Thanks so much for this wise counsel, Jack. God's providence showed up this morning in my reading of "The Glory of Christ" by John Owen. The content contained therein is fitting to place beside this wonderful word of wisdom from you.

"The first union is a natural union. God has made all mankind 'of one blood' (Acts 17.26). So every man is every other man's brother or neighbour to whom care, love and kindness must be shown (Luke 10.36). This union also exists between Christ and his church (Heb 2.14-15). So 'he who sanctifies and those who are being sanctified are all one' (Heb 2.11). His infinite willingness to humble himself in coming into this communion and union of nature with us we have clearly seen. But this union is quite different from that of all other men who have the same nature.
The union between Christ and his church did not arise by necessity of nature, but from a voluntary act of his will. All other unions are necessary. Every man is every man's brother whether he likes it or not, because the union is by natural generation. But this was not so with Christ. He came into this natural union with us of his own free choice, because the children were already partakers of flesh and blood. He would be what the children were. So the union of Christ in human nature with the church is gloriously different from that union which is amongst others in the same nature. And therefore, although it may not be considered right among mere men that one should suffer for others, because of their union with each is forced upon them and not by their free choice, yet with the Lord Christ it is quite different. The union he has with the church was by his own free choice."

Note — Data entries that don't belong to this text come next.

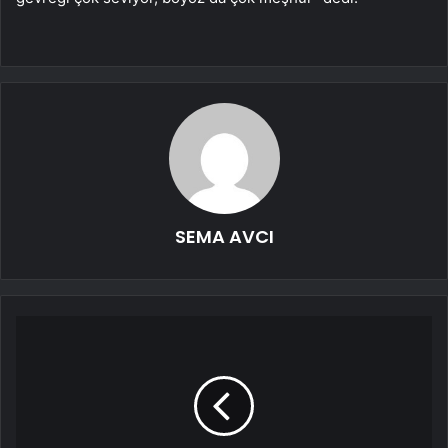
SEMA AVCI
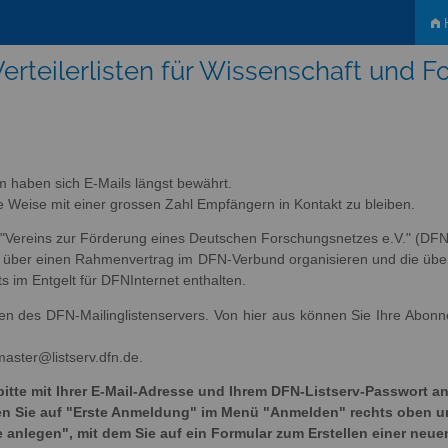
H
erteilerlisten für Wissenschaft und 
m haben sich E-Mails längst bewährt.
tige Weise mit einer grossen Zahl Empfängern in Kontakt zu bleiben.
s "Vereins zur Förderung eines Deutschen Forschungsnetzes e.V." (DFN-
ich über einen Rahmenvertrag im DFN-Verbund organisieren und die übe
ts im Entgelt für DFNInternet enthalten.
sten des DFN-Mailinglistenservers. Von hier aus können Sie Ihre Abon
master@listserv.dfn.de.
bitte mit Ihrer E-Mail-Adresse und Ihrem DFN-Listserv-Passwort an
cken Sie auf "Erste Anmeldung" im Menü "Anmelden" rechts oben 
e anlegen", mit dem Sie auf ein Formular zum Erstellen einer neue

(Owen, John) The Glory of Christ: The Glory of Christ's union with the Church, The Banner of Truth Trust, R.J.K Law, 1994, Edinburgh, UK.
 

Edward

Puritanboard Commissioner
but there are strange allies and enemies everywhere.
I remember one of my better undergrad courses - Interest Group Politics. Decades ago, the prof was telling us that the traditional political groups would die out, replaced by ever changing groups coming together on specific issues even where the coalition members differed strongly on other issues.

I also learned a lot in the other course that I took from him - Politics of Violence. It might be more useful in dealing with the question at the top of the thread.